Monday, April 14, 2008

I Touch the Third Rail of Web Comics Blogdom

Pug* pointed out that everyone she knows who draws well now drew pretty badly when they were 14. This raises the question of whether the fury of the blog Your Webcomic is Bad and You Should Feel Bad should be restricted to people old enough to have received a little training.

YWIB is a savage, foul-mouthed autopsy room, ruthlessly dismantling comics it dislikes, using a sort of intellectual boot camp argument to assert its brand of social Darwinism. It's also smart, and when it doesn't run wild, well-written. Reading it, I gleefully envision their staff taking on my nemesis, the new-style furry comics, which block the sun for old-style versions like mine and Pug's. The fact that the genre overlaps with fox-tailed elves and people who like to fornicate while dressed as donkeys makes them a fat, ripe target to my eye.

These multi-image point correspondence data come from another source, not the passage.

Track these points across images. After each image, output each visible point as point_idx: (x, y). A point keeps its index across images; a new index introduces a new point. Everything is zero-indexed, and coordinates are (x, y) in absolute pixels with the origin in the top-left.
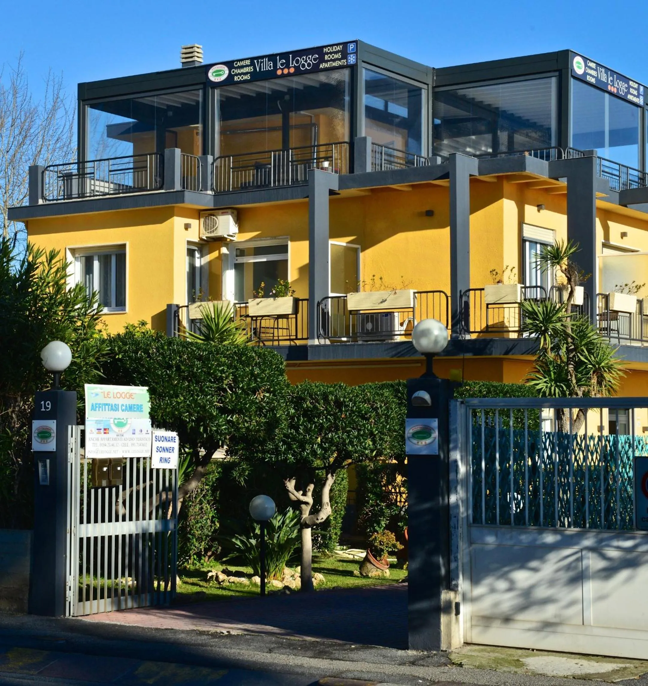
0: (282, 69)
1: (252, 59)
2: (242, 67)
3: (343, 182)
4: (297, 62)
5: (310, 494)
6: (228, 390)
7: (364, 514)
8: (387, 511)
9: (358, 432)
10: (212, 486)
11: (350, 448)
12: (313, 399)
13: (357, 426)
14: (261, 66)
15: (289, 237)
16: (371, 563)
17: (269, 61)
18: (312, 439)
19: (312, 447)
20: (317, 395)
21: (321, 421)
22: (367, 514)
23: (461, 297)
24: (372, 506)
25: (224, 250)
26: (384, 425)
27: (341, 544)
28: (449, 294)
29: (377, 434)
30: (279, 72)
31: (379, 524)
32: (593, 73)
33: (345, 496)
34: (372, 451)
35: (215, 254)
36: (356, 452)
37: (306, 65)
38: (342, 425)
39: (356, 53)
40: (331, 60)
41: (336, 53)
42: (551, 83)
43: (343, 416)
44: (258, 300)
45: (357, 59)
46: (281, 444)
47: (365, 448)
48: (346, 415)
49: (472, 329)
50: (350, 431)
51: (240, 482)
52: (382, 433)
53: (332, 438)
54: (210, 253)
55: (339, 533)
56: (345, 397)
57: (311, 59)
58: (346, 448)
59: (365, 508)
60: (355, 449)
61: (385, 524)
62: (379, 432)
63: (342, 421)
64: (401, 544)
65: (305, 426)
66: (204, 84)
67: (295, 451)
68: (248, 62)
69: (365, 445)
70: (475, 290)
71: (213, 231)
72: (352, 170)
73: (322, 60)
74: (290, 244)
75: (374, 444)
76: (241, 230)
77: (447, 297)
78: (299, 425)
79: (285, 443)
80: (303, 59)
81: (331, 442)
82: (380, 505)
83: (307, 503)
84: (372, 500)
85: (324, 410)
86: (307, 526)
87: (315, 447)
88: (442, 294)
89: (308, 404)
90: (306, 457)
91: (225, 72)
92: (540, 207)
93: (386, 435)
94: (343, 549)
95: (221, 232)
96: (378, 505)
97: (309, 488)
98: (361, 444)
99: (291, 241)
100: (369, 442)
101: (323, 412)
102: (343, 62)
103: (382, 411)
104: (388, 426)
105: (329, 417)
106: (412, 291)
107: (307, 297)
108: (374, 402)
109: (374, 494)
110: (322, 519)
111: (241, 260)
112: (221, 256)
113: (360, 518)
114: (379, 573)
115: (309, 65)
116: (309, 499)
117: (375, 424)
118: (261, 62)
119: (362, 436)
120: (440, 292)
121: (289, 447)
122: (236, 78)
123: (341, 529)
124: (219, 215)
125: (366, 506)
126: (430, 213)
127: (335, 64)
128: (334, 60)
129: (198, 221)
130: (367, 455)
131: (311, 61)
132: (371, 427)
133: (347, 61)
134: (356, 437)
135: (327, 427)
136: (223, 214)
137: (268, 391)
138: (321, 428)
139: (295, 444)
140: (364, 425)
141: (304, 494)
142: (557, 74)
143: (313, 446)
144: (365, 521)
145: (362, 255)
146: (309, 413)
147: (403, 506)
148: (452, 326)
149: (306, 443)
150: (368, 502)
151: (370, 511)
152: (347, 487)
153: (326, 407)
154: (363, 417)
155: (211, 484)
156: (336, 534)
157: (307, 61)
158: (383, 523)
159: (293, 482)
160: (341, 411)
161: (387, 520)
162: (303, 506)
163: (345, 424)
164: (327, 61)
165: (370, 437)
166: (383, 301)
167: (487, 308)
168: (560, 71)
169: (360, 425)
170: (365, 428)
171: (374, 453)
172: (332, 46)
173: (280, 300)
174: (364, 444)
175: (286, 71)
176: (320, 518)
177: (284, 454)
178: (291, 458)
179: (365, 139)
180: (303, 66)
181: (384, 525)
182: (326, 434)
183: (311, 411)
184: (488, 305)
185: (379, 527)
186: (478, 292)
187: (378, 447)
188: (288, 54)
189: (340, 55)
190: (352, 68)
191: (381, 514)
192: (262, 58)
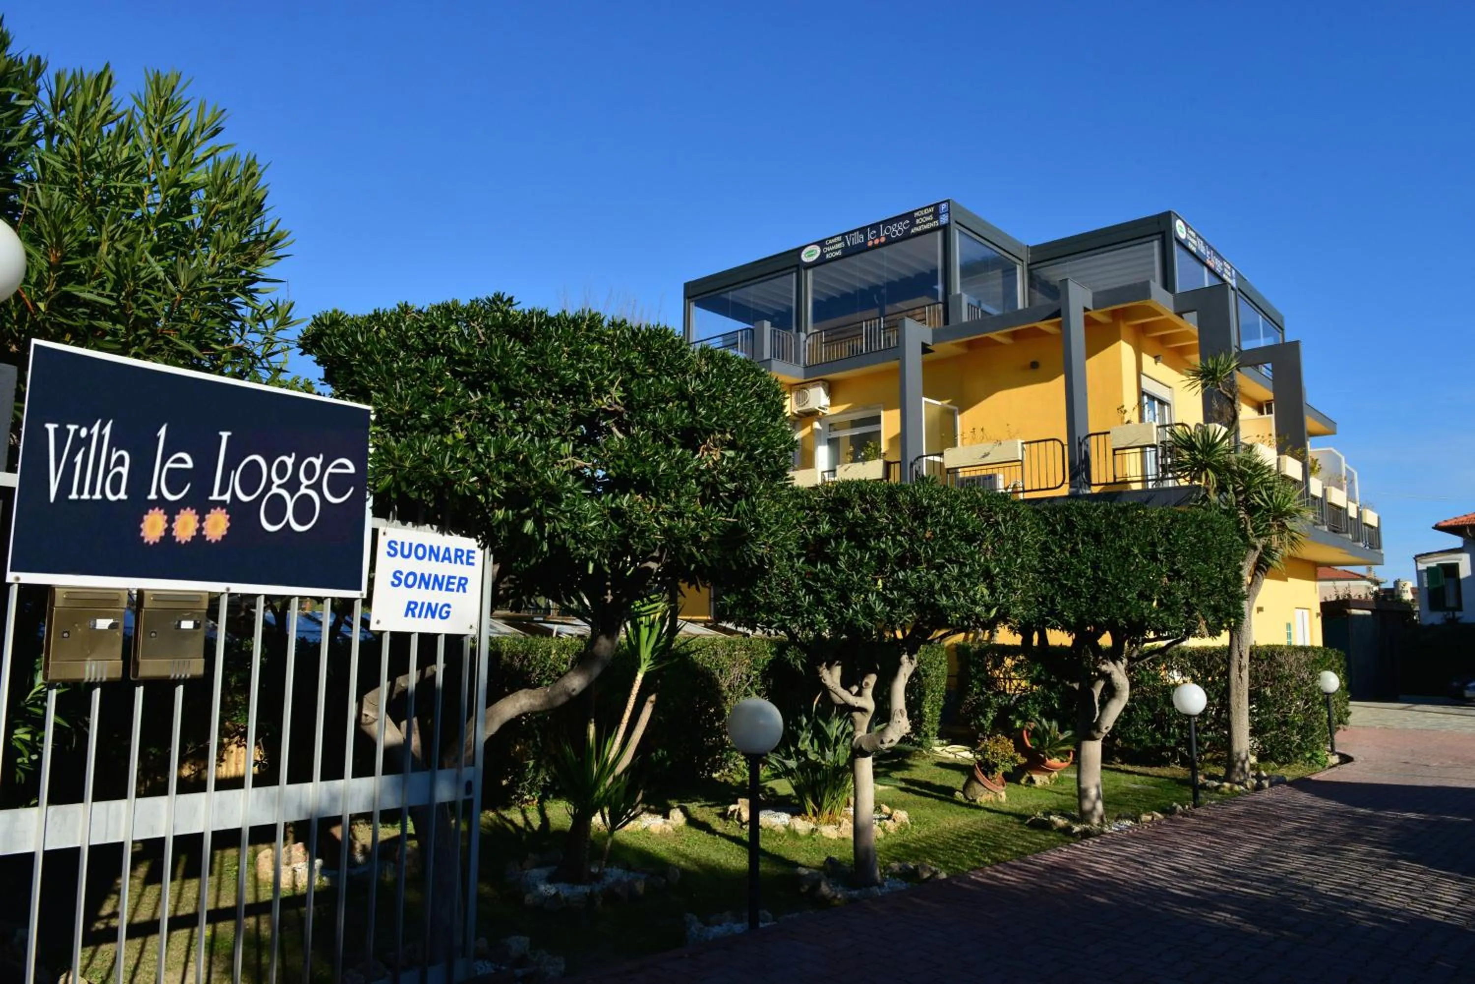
0: (873, 241)
1: (843, 235)
2: (834, 244)
3: (937, 336)
4: (888, 230)
5: (868, 692)
6: (615, 430)
7: (967, 703)
8: (994, 701)
9: (960, 569)
10: (763, 672)
11: (944, 601)
12: (865, 501)
13: (957, 556)
14: (852, 240)
15: (882, 406)
16: (979, 782)
17: (859, 234)
18: (863, 580)
19: (865, 600)
20: (876, 495)
21: (883, 546)
22: (971, 703)
23: (1080, 444)
25: (817, 425)
26: (1010, 557)
27: (941, 737)
28: (1065, 442)
29: (999, 573)
30: (870, 244)
31: (985, 715)
32: (1194, 242)
33: (943, 683)
34: (988, 609)
35: (807, 430)
36: (955, 609)
37: (897, 232)
38: (927, 553)
39: (949, 212)
40: (923, 223)
41: (928, 215)
42: (1153, 248)
43: (928, 535)
44: (846, 466)
45: (949, 220)
46: (801, 593)
47: (974, 602)
48: (934, 533)
49: (1094, 481)
50: (943, 566)
51: (796, 667)
52: (1007, 574)
53: (906, 581)
54: (803, 428)
55: (937, 729)
56: (931, 498)
57: (902, 226)
58: (936, 599)
59: (968, 697)
60: (955, 603)
62: (1002, 570)
63: (927, 544)
64: (1022, 756)
65: (850, 556)
66: (797, 266)
67: (830, 608)
68: (839, 239)
69: (975, 594)
70: (1097, 434)
72: (946, 321)
73: (913, 224)
74: (883, 414)
75: (992, 593)
76: (833, 404)
77: (1063, 446)
78: (837, 554)
79: (810, 590)
80: (894, 227)
81: (902, 586)
82: (986, 693)
83: (862, 710)
84: (976, 687)
85: (889, 524)
86: (865, 754)
87: (872, 598)
88: (1057, 443)
89: (856, 512)
90: (851, 620)
91: (817, 250)
92: (1157, 358)
93: (1015, 578)
94: (942, 745)
95: (812, 405)
96: (983, 693)
97: (866, 680)
98: (966, 592)
99: (885, 409)
100: (983, 590)
101: (885, 528)
102: (936, 223)
103: (1006, 529)
104: (1019, 560)
105: (899, 538)
106: (1020, 442)
107: (899, 459)
108: (990, 510)
109: (979, 679)
110: (891, 741)
111: (834, 435)
112: (814, 432)
113: (962, 709)
114: (991, 796)
115: (900, 232)
116: (868, 702)
117: (993, 553)
118: (852, 236)
119: (968, 575)
120: (1054, 440)
121: (819, 601)
122: (828, 256)
123: (940, 723)
124: (810, 388)
125: (969, 694)
126: (1034, 365)
127: (927, 227)
128: (925, 224)
130: (978, 616)
132: (986, 560)
133: (939, 222)
134: (956, 579)
135: (895, 556)
136: (814, 386)
137: (731, 445)
138: (882, 558)
139: (830, 592)
140: (972, 554)
141: (859, 694)
142: (1160, 236)
143: (867, 596)
144: (969, 711)
145: (959, 418)
146: (859, 530)
147: (1014, 695)
148: (1071, 479)
149: (851, 590)
150: (971, 689)
151: (974, 700)
153: (894, 519)
154: (970, 539)
155: (761, 668)
156: (933, 729)
157: (897, 229)
158: (990, 716)
159: (837, 671)
160: (924, 525)
162: (857, 715)
163: (933, 551)
164: (918, 225)
165: (985, 580)
166: (986, 455)
167: (1114, 454)
168: (1163, 233)
169: (963, 554)
170: (974, 561)
171: (993, 612)
172: (923, 209)
173: (869, 464)
174: (971, 593)
175: (877, 242)
176: (886, 740)
177: (809, 613)
178: (822, 622)
179: (960, 296)
180: (894, 233)
182: (893, 572)
183: (863, 526)
184: (1114, 450)
185: (985, 719)
186: (1101, 437)
187: (1002, 601)
188: (878, 224)
189: (931, 218)
190: (945, 228)
191: (988, 703)
192: (853, 232)
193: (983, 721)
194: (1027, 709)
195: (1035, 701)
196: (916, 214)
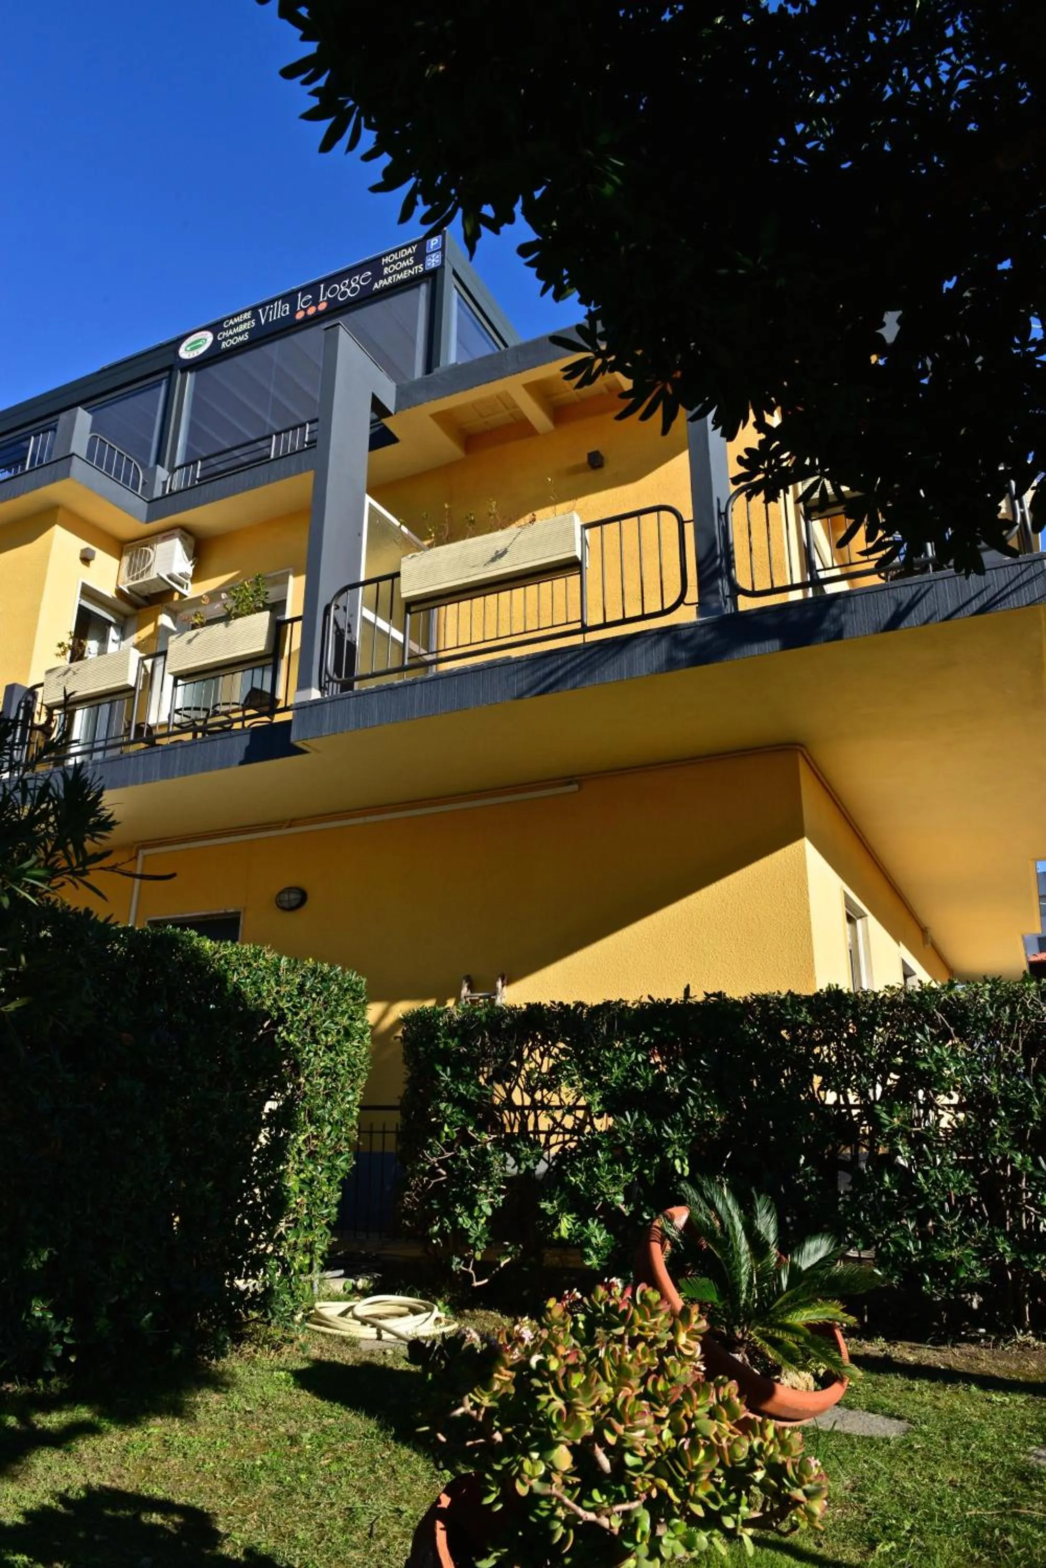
0: (305, 310)
1: (254, 310)
2: (237, 325)
4: (333, 291)
7: (423, 1172)
8: (495, 1163)
14: (268, 314)
15: (291, 569)
17: (283, 303)
22: (433, 1173)
24: (449, 1147)
25: (165, 620)
27: (343, 1273)
28: (688, 515)
30: (300, 315)
31: (470, 1204)
35: (147, 630)
37: (348, 291)
39: (443, 250)
40: (396, 272)
41: (404, 259)
44: (191, 634)
45: (443, 259)
54: (138, 629)
57: (357, 282)
59: (427, 1153)
61: (491, 1204)
66: (170, 368)
68: (247, 316)
71: (142, 574)
73: (378, 276)
74: (291, 580)
76: (198, 575)
77: (681, 523)
80: (344, 284)
82: (474, 1142)
84: (450, 1125)
91: (209, 337)
94: (345, 1296)
95: (156, 573)
96: (469, 1141)
99: (295, 575)
102: (417, 269)
107: (304, 612)
109: (460, 1101)
112: (157, 632)
113: (409, 1189)
115: (354, 291)
118: (270, 309)
122: (224, 345)
124: (157, 543)
125: (429, 1147)
126: (595, 461)
127: (403, 276)
128: (399, 272)
129: (117, 562)
131: (358, 283)
133: (424, 267)
136: (165, 539)
144: (426, 1195)
150: (437, 1130)
151: (443, 1164)
152: (363, 1065)
157: (347, 289)
158: (485, 1205)
161: (499, 1191)
164: (386, 277)
172: (396, 251)
173: (240, 624)
175: (311, 311)
180: (344, 294)
181: (489, 1211)
185: (471, 1216)
188: (316, 285)
189: (412, 260)
190: (433, 277)
191: (483, 1168)
192: (272, 302)
193: (465, 1221)
194: (592, 1179)
195: (619, 1157)
196: (387, 260)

But what if it's your friend, or a comic you like, being hacksawed, dipped in acid and burned? I barely know Tangent's Robert A. Howard, but he contributed some essays on web comics to my Psychedelic Tree House site, which I thought was decent of him. YWIB has no use for Howard, attacking him on multiple occasions. His writing style is different from mine, but I read him because I find he authors thoughtful pieces, and I've learned from him. Journalistic coverage of web comics, on blogs and such, is thin, and we need every decent writer we can get. Internecine salvoes seem short-sighted to me.

I'll be the first to say that of the 75,000+ web comics circulating, only a few hundred are exciting, and well under a hundred truly dazzle me. But of the other 74,000, how many will evolve into something of merit? It seems we can divide them into those that might, and those that function as unifying activities among a small bunch of kids, or people too blind to change no matter what YWIB has to say. After a point, it's puncturing them for sport.

YWIB is at its best when it documents the critical flaws of a comic, with examples, and could be forgiven some righteous indignation about some of the stuff that passes for great. The swaggering and bloated also make for good take-downs, and in this I'll egg them on. Unfortunately it's often the sickest and the weakest who get devoured.

*My wife and creative partner. Her blog: Dog Toys and Dried Blood. Her nickname, Pug, has zero to do with alternative furry lifestyles.